Automatic AKS Upgrade
Context
Microsoft releases a new version of Azure Kubernetes Service (AKS) approximately every 6 months, aligning with the release rhythm of Kubernetes itself. These updates include new features and security enhancements to keep AKS up-to-date and in line with the latest Kubernetes releases.
Now, let's discuss the AKS migration process. AKS migration involves deploying new nodes with the targeted AKS version, transferring workloads from old nodes to the new ones, and eventually decommissioning the old nodes. This process can be performed manually or automatically. Microsoft offers features that allow for automatic configuration and upgrades of AKS versions. Leveraging Microsoft's auto-upgrade capability can be advantageous because Microsoft has the resources to develop, maintain, and support this feature. It provides assurance and frees up the user's time from the manual effort required for performing upgrades.
By utilizing Microsoft's auto-upgrade, you can take advantage of their expertise to seamlessly manage the migration process while focusing on other important tasks. However, it's important to carefully plan and test the migration process to ensure a smooth transition and minimize potential disruptions to your workloads.
- https://learn.microsoft.com/en-us/azure/aks/upgrade-cluster
- https://learn.microsoft.com/en-us/azure/aks/auto-upgrade-cluster?tabs=azure-cli
Sandbox before production
To address the lack of a predefined schedule for Azure Kubernetes Service (AKS) releases in the upgrade channels provided by Microsoft, it is not feasible to rely solely on Microsoft's auto-upgrade schedule to ensure that sandbox clusters are updated before production clusters.
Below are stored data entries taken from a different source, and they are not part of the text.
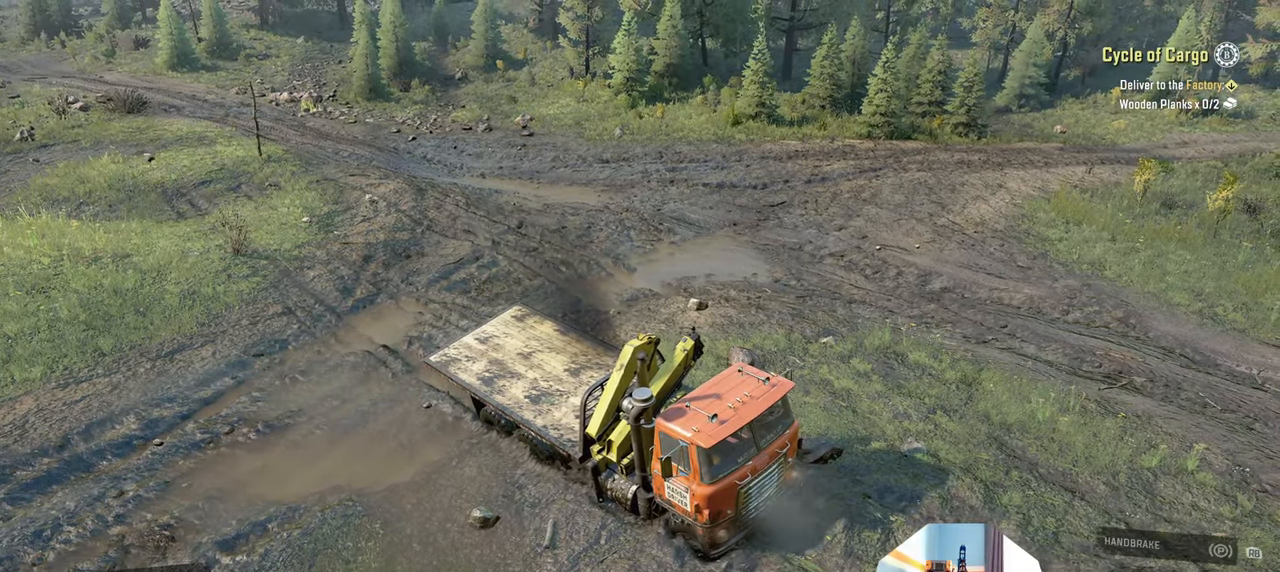
{"dt_ms": 500, "buttons": [], "left_stick": "right", "right_stick": "center", "events": [[167, "left_stick", "right"]]}
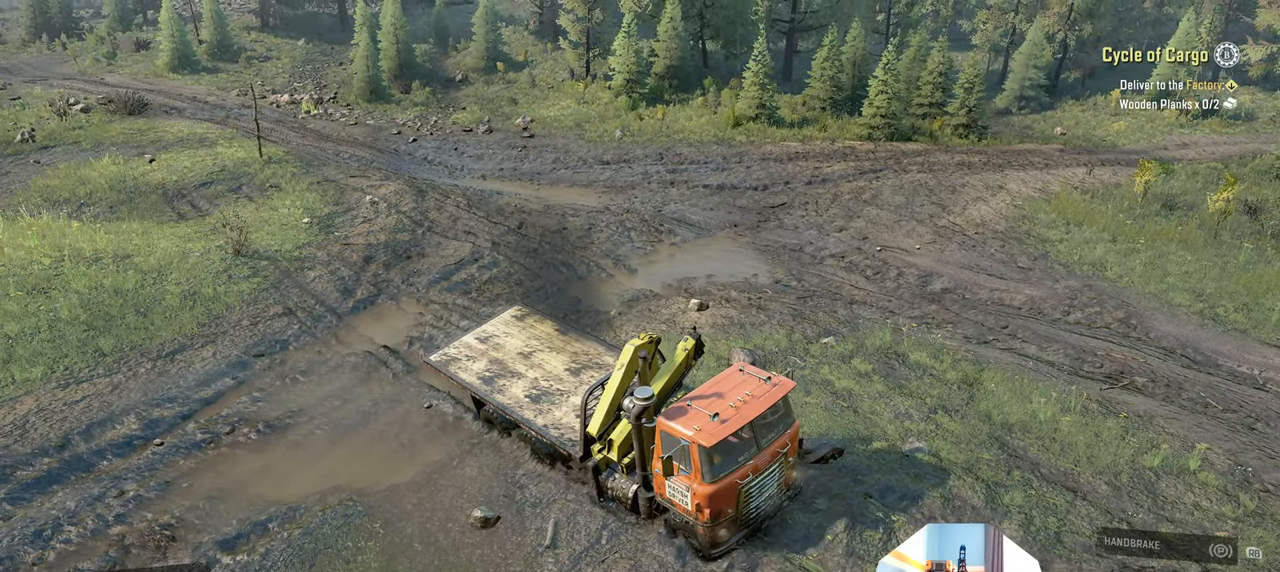
{"dt_ms": 500, "buttons": [], "left_stick": "up", "right_stick": "up-left", "events": [[300, "right_stick", "up-left"], [500, "left_stick", "up"]]}
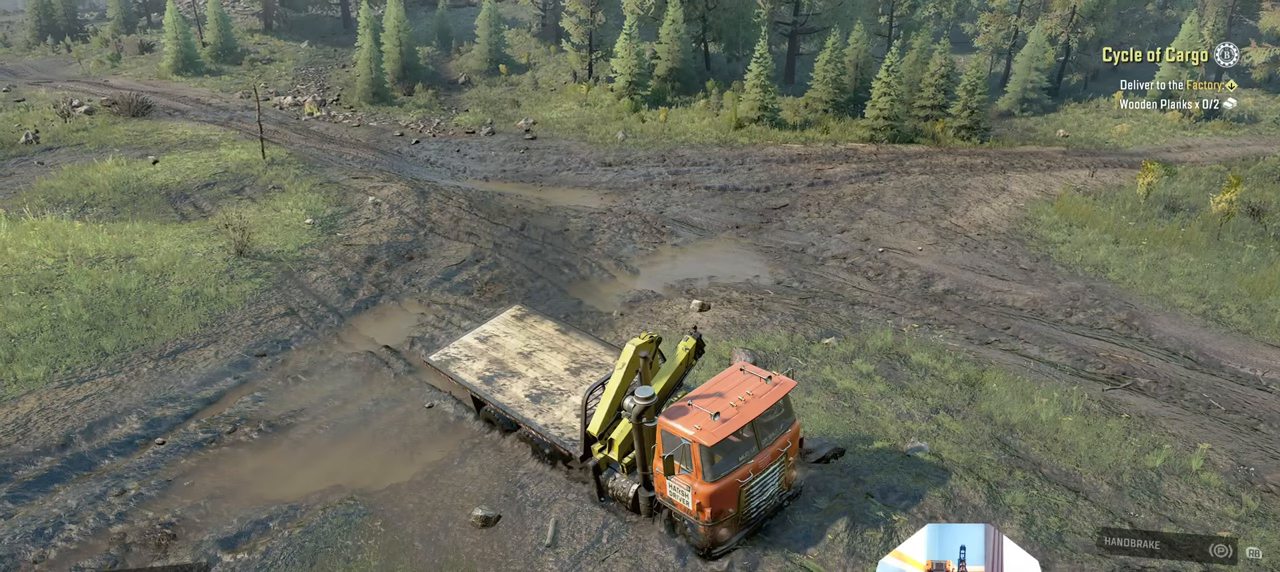
{"dt_ms": 500, "buttons": [], "left_stick": "center", "right_stick": "center", "events": [[34, "left_stick", "up-left"], [34, "right_stick", "center"], [300, "left_stick", "center"]]}
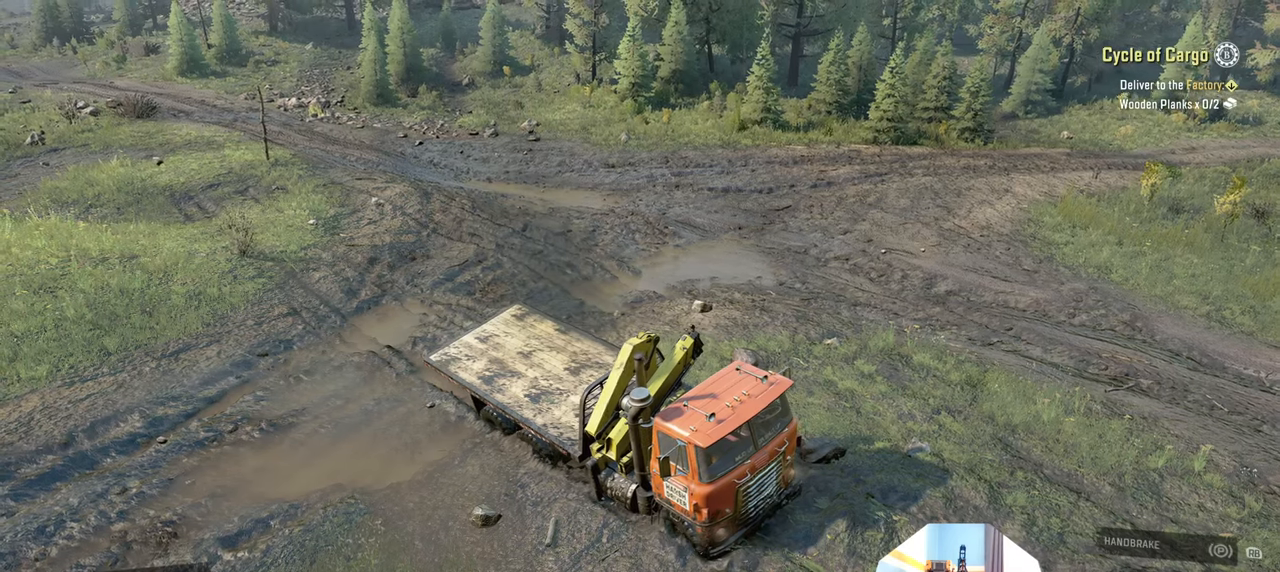
{"dt_ms": 500, "buttons": [], "left_stick": "center", "right_stick": "center", "events": []}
To mitigate this issue, a solution is to keep auto-upgrade deactivated for production clusters at all times. Once sandbox clusters have been successfully upgraded, the auto-upgrade feature can be activated for them during their upgrade process. However, it is important to note that once the upgrade is complete, auto-upgrade will be turned off for production clusters again.
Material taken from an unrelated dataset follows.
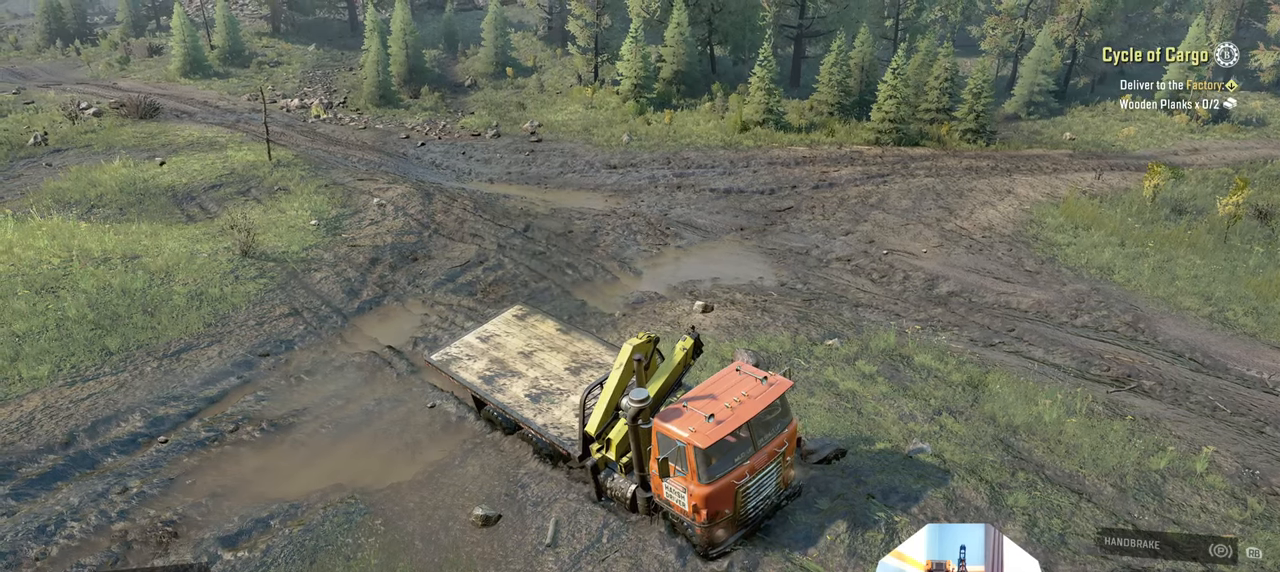
{"dt_ms": 1000, "buttons": [], "left_stick": "left", "right_stick": "up"}
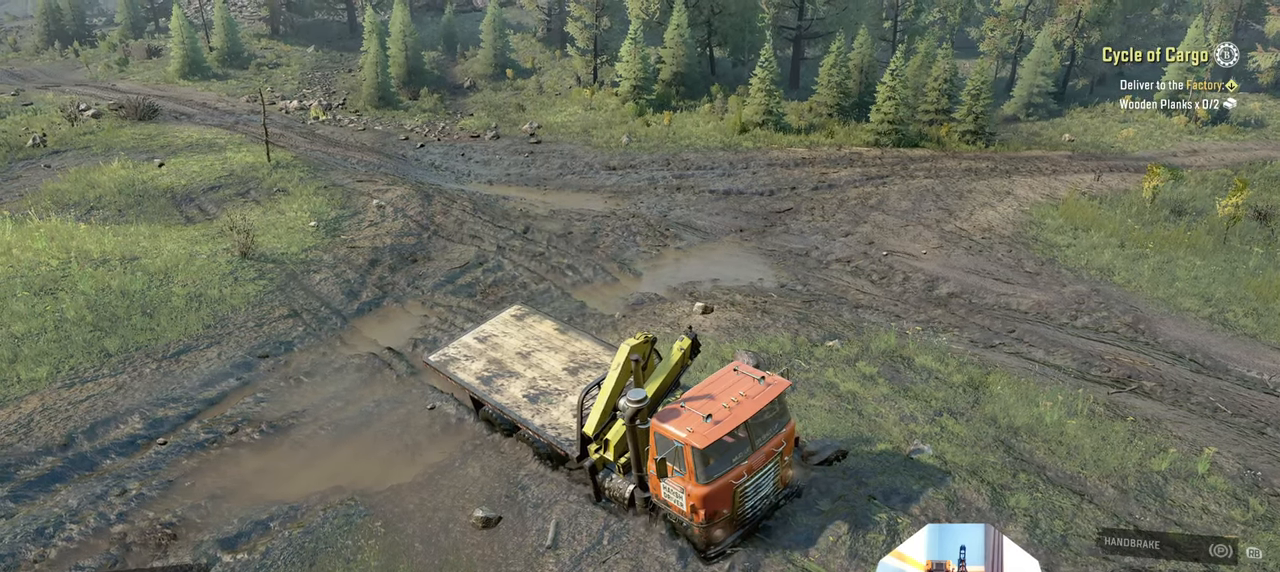
{"dt_ms": 500, "buttons": [], "left_stick": "up-right", "right_stick": "center"}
This approach ensures that production clusters are not automatically upgraded without control or coordination, allowing for careful management of the upgrade process. By separating the upgrade strategies for sandbox and production clusters, it becomes possible to prioritize and manage them independently.
Legacy migration flow
In previous years, the AKS upgrade process was handled by the K8saas team through a migration process. This migration typically took place twice a year and had an approximate duration of 2 months. The process involved the following steps:
- Creating a migration schedule for all clusters.
- Informing customers via email about the upcoming migration of their clusters.
- Prior to starting a migration, sending an email notification to customers to let them know that the AKS upgrade was about to commence.
- Performing the AKS upgrade as planned. Once the upgrade was completed, sending a final email notification to customers to inform them that the AKS upgrade had been successfully carried out. This systematic approach ensured that customers were adequately informed and engaged throughout the AKS upgrade process. By providing timely notifications and updates, it helped to minimize any potential disruptions and allowed customers to maintain awareness of the migration progress.
New migration flow
The AKS upgrade process is managed by Microsoft, making it currently impossible to directly notify customers about the start and end of the upgrade. However, a fixed schedule is configured for each cluster, and it is possible to provide this information to customers if needed.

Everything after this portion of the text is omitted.